= Problem requirements =
Every line in the records below that holds "leadindia" must be identified and copied.

(Transcribed page contents)
▬▬▬▬▬▬

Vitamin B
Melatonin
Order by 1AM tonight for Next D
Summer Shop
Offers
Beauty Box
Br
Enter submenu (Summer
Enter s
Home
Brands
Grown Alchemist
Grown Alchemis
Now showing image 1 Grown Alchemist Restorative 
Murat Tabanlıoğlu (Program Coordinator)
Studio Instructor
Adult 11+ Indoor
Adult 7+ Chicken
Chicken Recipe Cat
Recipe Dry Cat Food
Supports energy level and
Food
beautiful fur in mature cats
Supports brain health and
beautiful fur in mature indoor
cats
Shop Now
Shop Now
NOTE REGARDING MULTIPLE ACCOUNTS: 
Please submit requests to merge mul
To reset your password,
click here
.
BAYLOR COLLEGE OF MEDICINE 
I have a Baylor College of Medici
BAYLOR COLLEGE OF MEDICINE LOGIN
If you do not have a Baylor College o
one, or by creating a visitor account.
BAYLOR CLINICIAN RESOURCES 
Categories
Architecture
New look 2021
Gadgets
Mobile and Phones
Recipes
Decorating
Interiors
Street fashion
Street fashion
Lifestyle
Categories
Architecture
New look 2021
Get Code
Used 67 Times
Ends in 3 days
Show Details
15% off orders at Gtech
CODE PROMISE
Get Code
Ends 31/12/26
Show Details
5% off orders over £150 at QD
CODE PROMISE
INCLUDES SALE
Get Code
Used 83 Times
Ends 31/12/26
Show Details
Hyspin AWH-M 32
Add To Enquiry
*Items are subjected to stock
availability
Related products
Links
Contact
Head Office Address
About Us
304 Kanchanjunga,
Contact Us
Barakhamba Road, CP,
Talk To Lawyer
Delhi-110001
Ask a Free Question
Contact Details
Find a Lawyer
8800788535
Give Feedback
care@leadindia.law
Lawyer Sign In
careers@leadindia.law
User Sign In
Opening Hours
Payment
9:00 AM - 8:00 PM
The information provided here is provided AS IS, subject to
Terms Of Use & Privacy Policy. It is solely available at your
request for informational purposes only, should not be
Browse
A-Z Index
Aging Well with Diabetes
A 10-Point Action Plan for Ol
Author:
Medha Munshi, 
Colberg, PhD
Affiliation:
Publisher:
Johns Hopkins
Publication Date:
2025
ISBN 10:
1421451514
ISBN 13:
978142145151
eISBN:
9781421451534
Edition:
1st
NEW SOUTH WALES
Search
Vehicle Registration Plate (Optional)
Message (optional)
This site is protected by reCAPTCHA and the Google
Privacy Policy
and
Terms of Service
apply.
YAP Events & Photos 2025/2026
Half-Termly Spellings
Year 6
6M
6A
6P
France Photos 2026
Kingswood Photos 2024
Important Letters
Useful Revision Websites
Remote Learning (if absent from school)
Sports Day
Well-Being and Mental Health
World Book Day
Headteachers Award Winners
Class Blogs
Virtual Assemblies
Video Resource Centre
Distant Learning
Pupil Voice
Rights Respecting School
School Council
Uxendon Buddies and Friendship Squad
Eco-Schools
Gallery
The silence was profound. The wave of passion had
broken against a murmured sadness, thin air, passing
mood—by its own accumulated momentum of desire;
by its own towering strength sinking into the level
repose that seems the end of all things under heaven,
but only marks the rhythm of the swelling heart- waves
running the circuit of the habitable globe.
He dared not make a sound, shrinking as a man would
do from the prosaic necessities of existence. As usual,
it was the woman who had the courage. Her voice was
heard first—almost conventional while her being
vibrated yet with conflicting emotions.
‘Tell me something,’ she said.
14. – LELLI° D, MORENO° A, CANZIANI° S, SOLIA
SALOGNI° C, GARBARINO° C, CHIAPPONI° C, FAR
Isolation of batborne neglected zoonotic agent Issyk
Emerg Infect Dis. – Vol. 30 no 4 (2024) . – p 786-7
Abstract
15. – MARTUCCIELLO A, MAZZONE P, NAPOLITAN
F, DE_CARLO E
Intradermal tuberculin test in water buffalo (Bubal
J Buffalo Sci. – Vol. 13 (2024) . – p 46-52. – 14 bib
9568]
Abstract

▬▬▬▬▬▬

= Exercise output =
care@leadindia.law
careers@leadindia.law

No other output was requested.